- TEXT FOR ANALYSIS

# Timescales?



## Kell (May 28, 2002)

Just a quick question regarding timescales of production of the flyer and magazine.

Not that I consider myself to be indespensable with regard to either, but as I offered to let people use my office for doing the flyers, I thought it only fair to warn you that I will not be around for the next four weekends.

All I wanted to know in advance was do we need to get the flyer printed before then? And if so, then we need to work another solution.


----------



## nutts (May 8, 2002)

Mag:
I need to get some clear and final quotes on the mag and then we can proceed with the contract side. Until that point we can still collect the articles or at least get people to write them. This will be the BIGGEST job!

Flyer:
I might be able to get to you on an evening instead of a weekend, if I know where your office is. I just need to arrange it carefully, so that I can drive to the nearest airport and fly in and out from there. It means a bit of driving on my part, but hey I've got a TT and don't mind the drive ;D
I want to get this done over the next week if poss! 'cos I'm having an operation on my foot shortly and won't be able to drive ANYWHERE for a while. It needs to be ready for the membership pack, once we open up membership subscriptions.



> Just a quick question regarding timescales of production of the flyer and magazine.
> 
> Not that I consider myself to be indespensable with regard to either, but as I offered to let people use my office for doing the flyers, I thought it only fair to warn you that I will not be around for the next four weekends. Â
> 
> All I wanted to know in advance was do we need to get the flyer printed before then? Â And if so, then we need to work another solution.


----------



## Kell (May 28, 2002)

Well, my office is in Paddington, so I don't know how that would fit into your plans.


----------



## Kell (May 28, 2002)

Speaking of which - I need to leave in a minute and won't be in tomorrow and don't have internet access or a PC at home.

I'll IM you my mobile number and if you need to get in touch over the weekend then feel free.


----------



## nutts (May 8, 2002)

u have IM


----------



## Kell (May 28, 2002)

Thank you for your IM.

Now you have another IM.

and now I M going home.


----------

Saved data entries
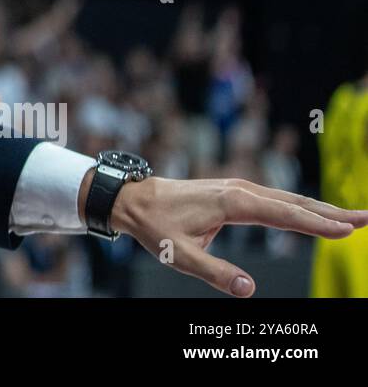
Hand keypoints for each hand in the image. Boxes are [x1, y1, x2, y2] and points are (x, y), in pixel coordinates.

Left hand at [107, 175, 367, 295]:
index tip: (348, 230)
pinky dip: (300, 206)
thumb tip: (249, 290)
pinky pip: (275, 199)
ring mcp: (238, 188)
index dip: (318, 224)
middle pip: (294, 202)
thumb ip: (215, 273)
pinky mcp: (235, 191)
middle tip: (367, 219)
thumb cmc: (156, 226)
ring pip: (287, 199)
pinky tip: (313, 213)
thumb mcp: (181, 255)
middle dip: (332, 212)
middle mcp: (240, 190)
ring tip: (352, 218)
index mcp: (233, 203)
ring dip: (320, 208)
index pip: (285, 215)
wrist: (134, 199)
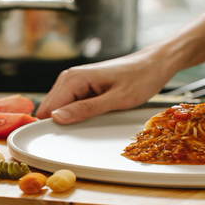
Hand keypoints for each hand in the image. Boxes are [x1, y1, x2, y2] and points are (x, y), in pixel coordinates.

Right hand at [35, 48, 175, 123]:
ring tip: (94, 122)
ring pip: (62, 108)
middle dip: (62, 123)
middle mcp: (70, 77)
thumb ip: (86, 109)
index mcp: (74, 78)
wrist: (155, 64)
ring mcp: (77, 81)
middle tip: (85, 130)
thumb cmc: (141, 78)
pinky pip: (73, 104)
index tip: (63, 141)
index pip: (48, 108)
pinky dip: (80, 113)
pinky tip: (96, 116)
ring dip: (72, 119)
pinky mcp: (85, 86)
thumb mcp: (116, 99)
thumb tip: (57, 118)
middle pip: (52, 109)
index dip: (53, 126)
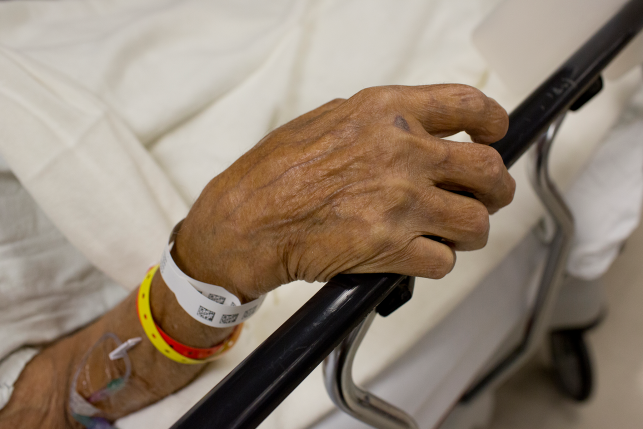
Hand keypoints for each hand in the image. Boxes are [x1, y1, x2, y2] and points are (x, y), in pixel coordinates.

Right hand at [173, 84, 514, 300]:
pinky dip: (437, 261)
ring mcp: (401, 202)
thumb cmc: (273, 173)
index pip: (469, 106)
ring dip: (470, 231)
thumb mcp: (326, 121)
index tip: (495, 135)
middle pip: (488, 169)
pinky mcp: (392, 247)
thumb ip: (377, 120)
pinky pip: (444, 260)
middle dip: (496, 188)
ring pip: (476, 222)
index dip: (494, 122)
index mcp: (386, 113)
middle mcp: (402, 153)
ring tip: (453, 233)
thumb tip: (415, 127)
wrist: (245, 222)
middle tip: (487, 197)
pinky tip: (418, 255)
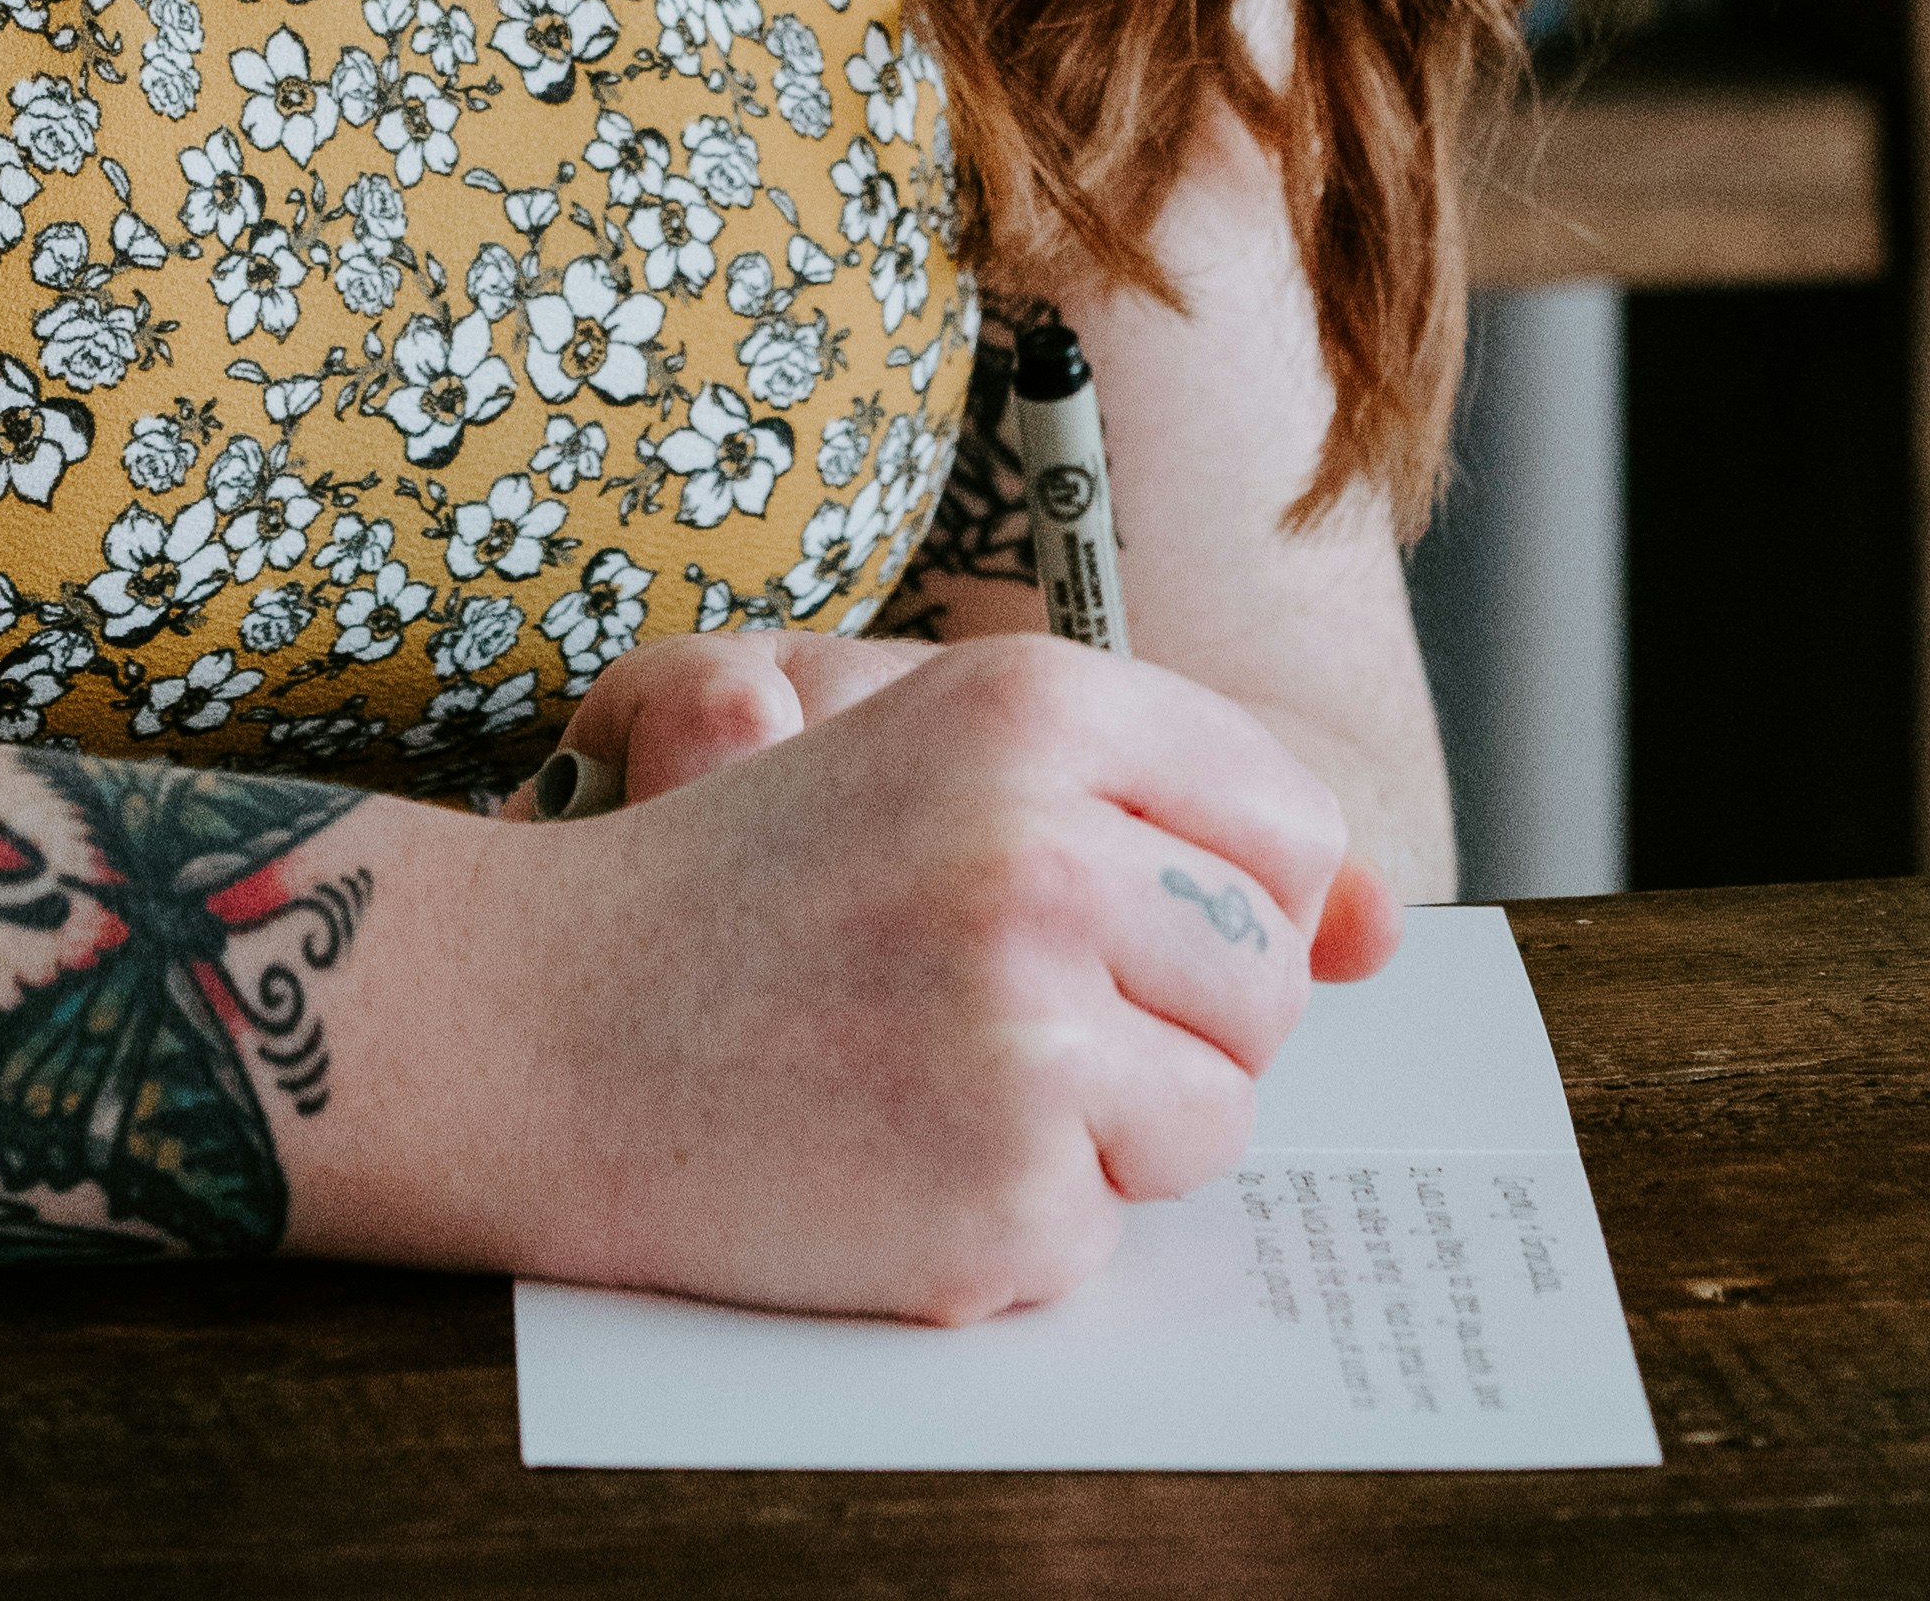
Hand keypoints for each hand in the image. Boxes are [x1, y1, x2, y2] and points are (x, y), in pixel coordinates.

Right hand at [487, 621, 1395, 1323]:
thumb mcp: (952, 770)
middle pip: (1269, 979)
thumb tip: (1381, 932)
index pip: (1284, 826)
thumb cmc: (752, 887)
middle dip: (1172, 1019)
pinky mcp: (1004, 1187)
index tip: (1121, 918)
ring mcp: (1027, 1024)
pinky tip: (901, 1154)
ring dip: (1110, 1132)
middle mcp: (1048, 846)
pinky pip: (1110, 1225)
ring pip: (1214, 1115)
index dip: (1225, 894)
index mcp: (1035, 704)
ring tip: (945, 1078)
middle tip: (1002, 1007)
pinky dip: (1023, 1219)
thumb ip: (1179, 821)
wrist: (548, 1026)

- ACTIONS TO TAKE
1. Quote the timescales thread from "# Timescales?" to "then? And if so, then we need to work another solution.".
2. In the timescales thread, where does Kell say the office is?
The records have no connection to the timescales thread.

- ANSWERS FOR THE TASKS
1.
# Timescales?



## Kell (May 28, 2002)

Just a quick question regarding timescales of production of the flyer and magazine.

Not that I consider myself to be indespensable with regard to either, but as I offered to let people use my office for doing the flyers, I thought it only fair to warn you that I will not be around for the next four weekends.

All I wanted to know in advance was do we need to get the flyer printed before then? And if so, then we need to work another solution.

2. In Paddington.